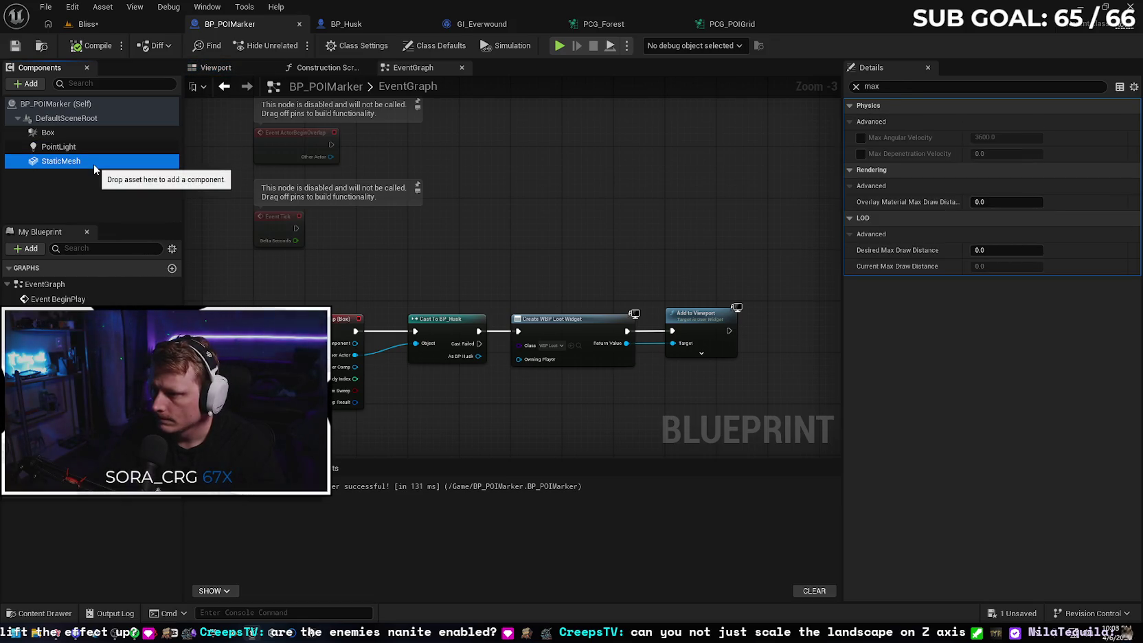
pyautogui.click(82, 147)
pyautogui.click(987, 121)
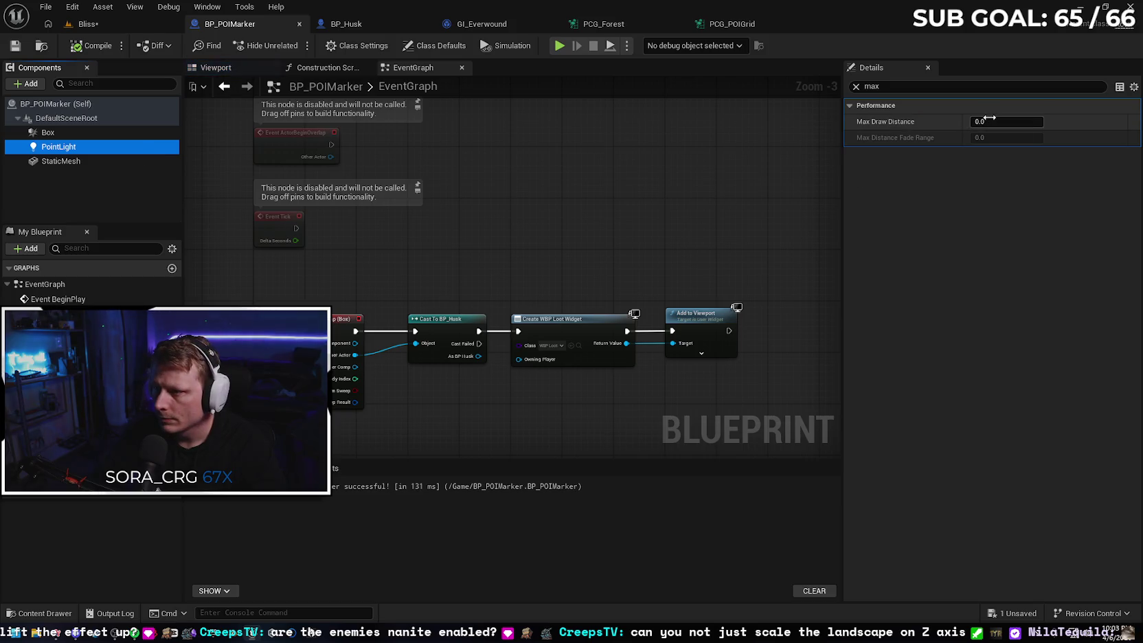
pyautogui.write('5000')
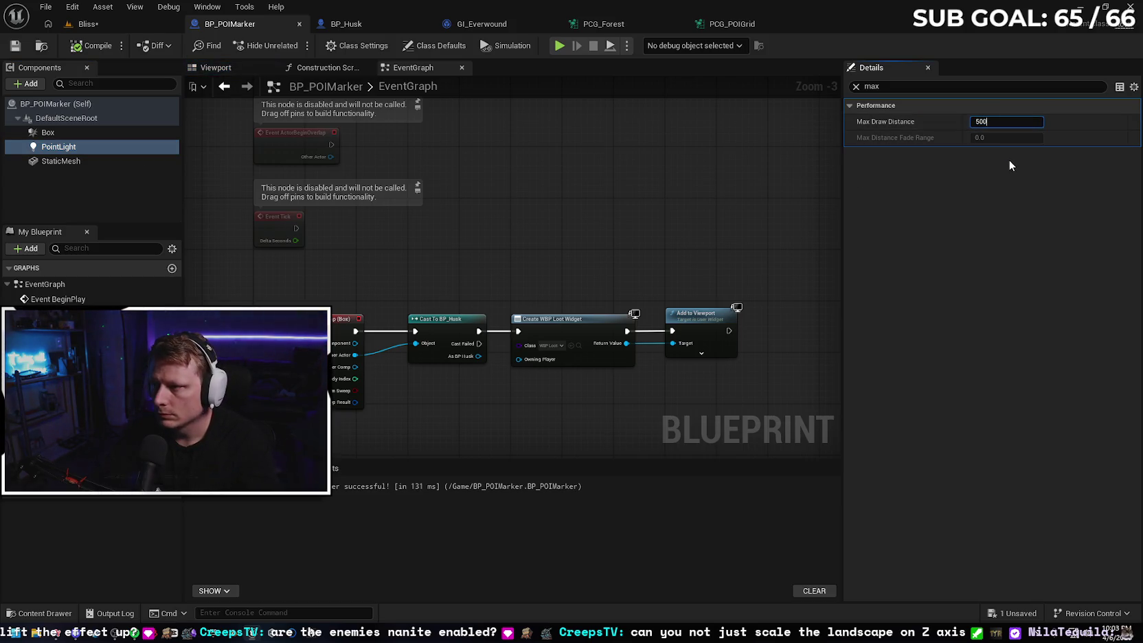
# Fly the Bliss viewport camera around to check how the POI markers look.
pyautogui.click(88, 24)
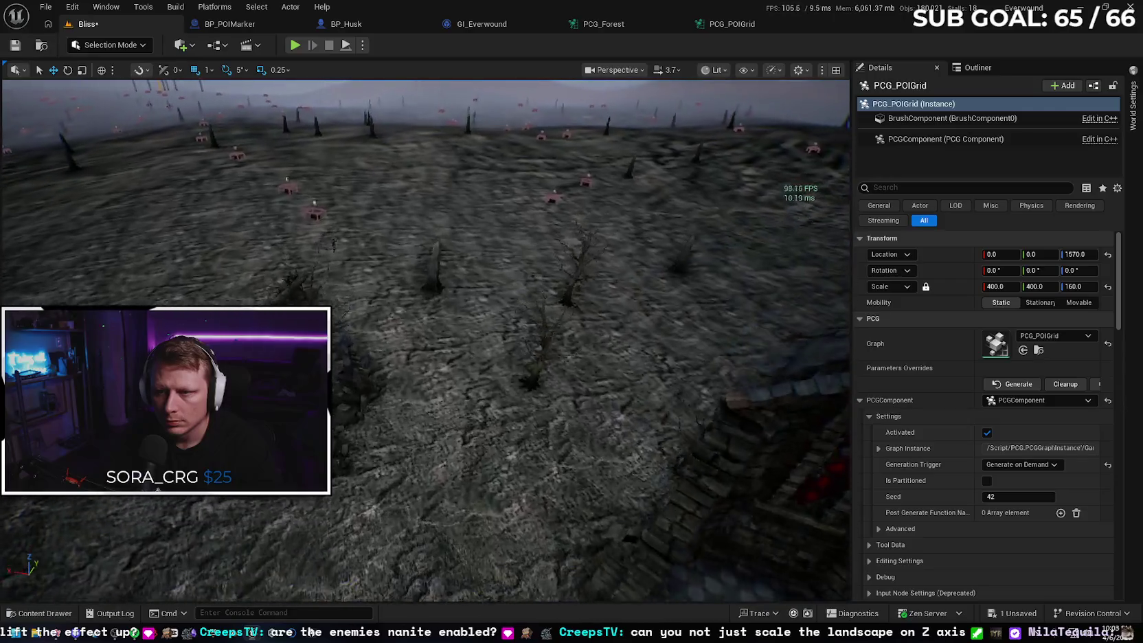
pyautogui.press('w')
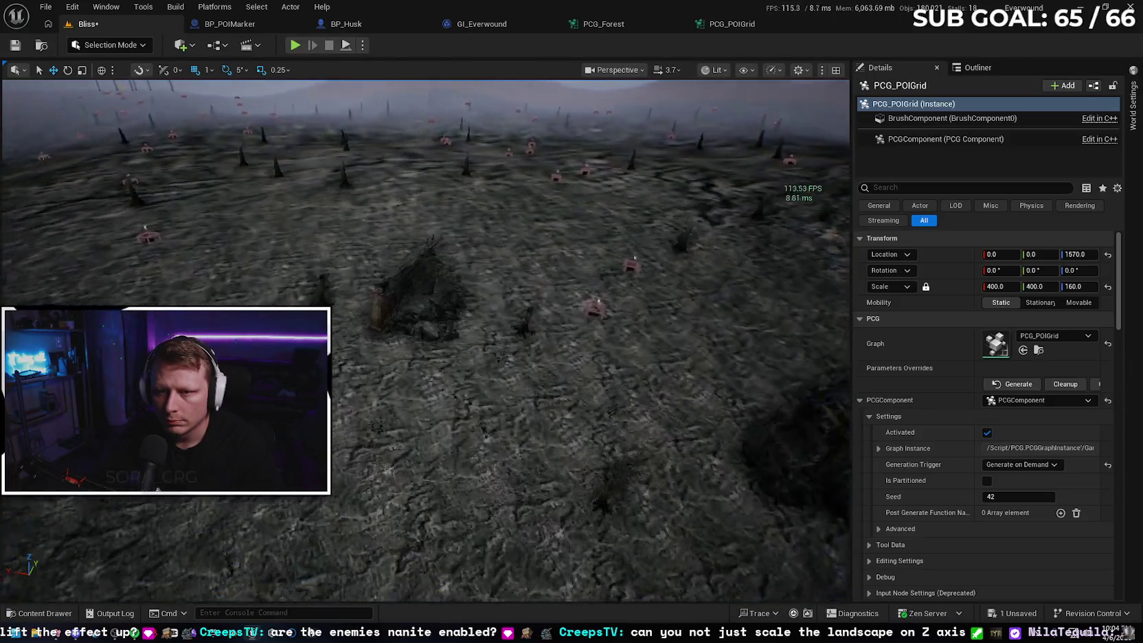
pyautogui.press('s')
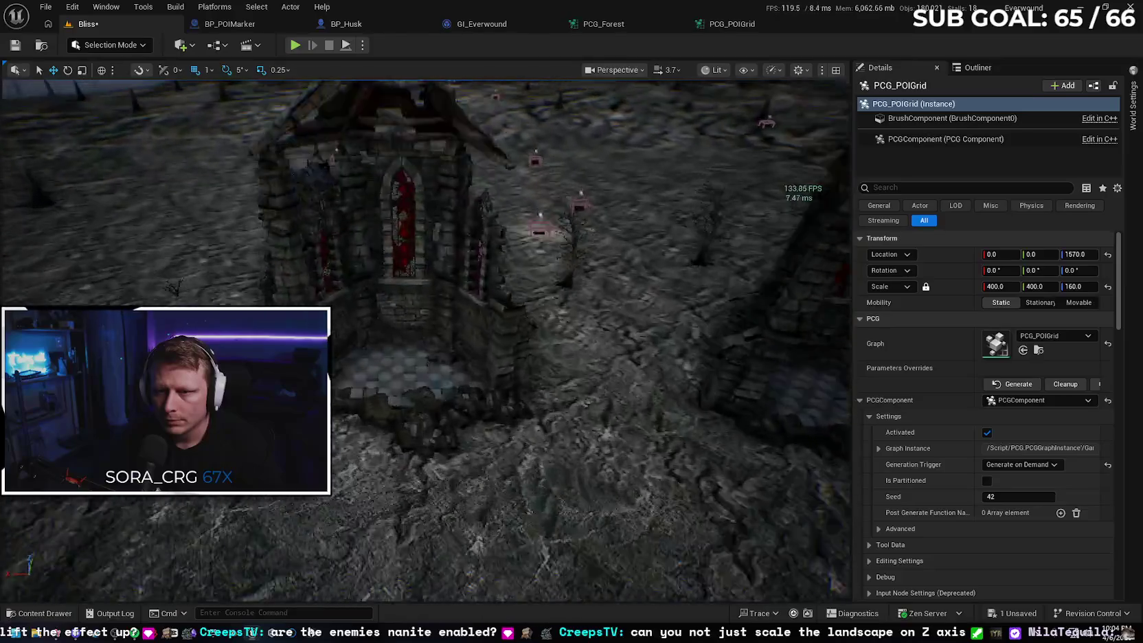
pyautogui.press('s')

▶ _How to complete this task_
Read through the entries above, and wherever a line holds the string "click", copy it.

▶ _Finished exercise_
pyautogui.click(82, 147)
pyautogui.click(987, 121)
pyautogui.click(88, 24)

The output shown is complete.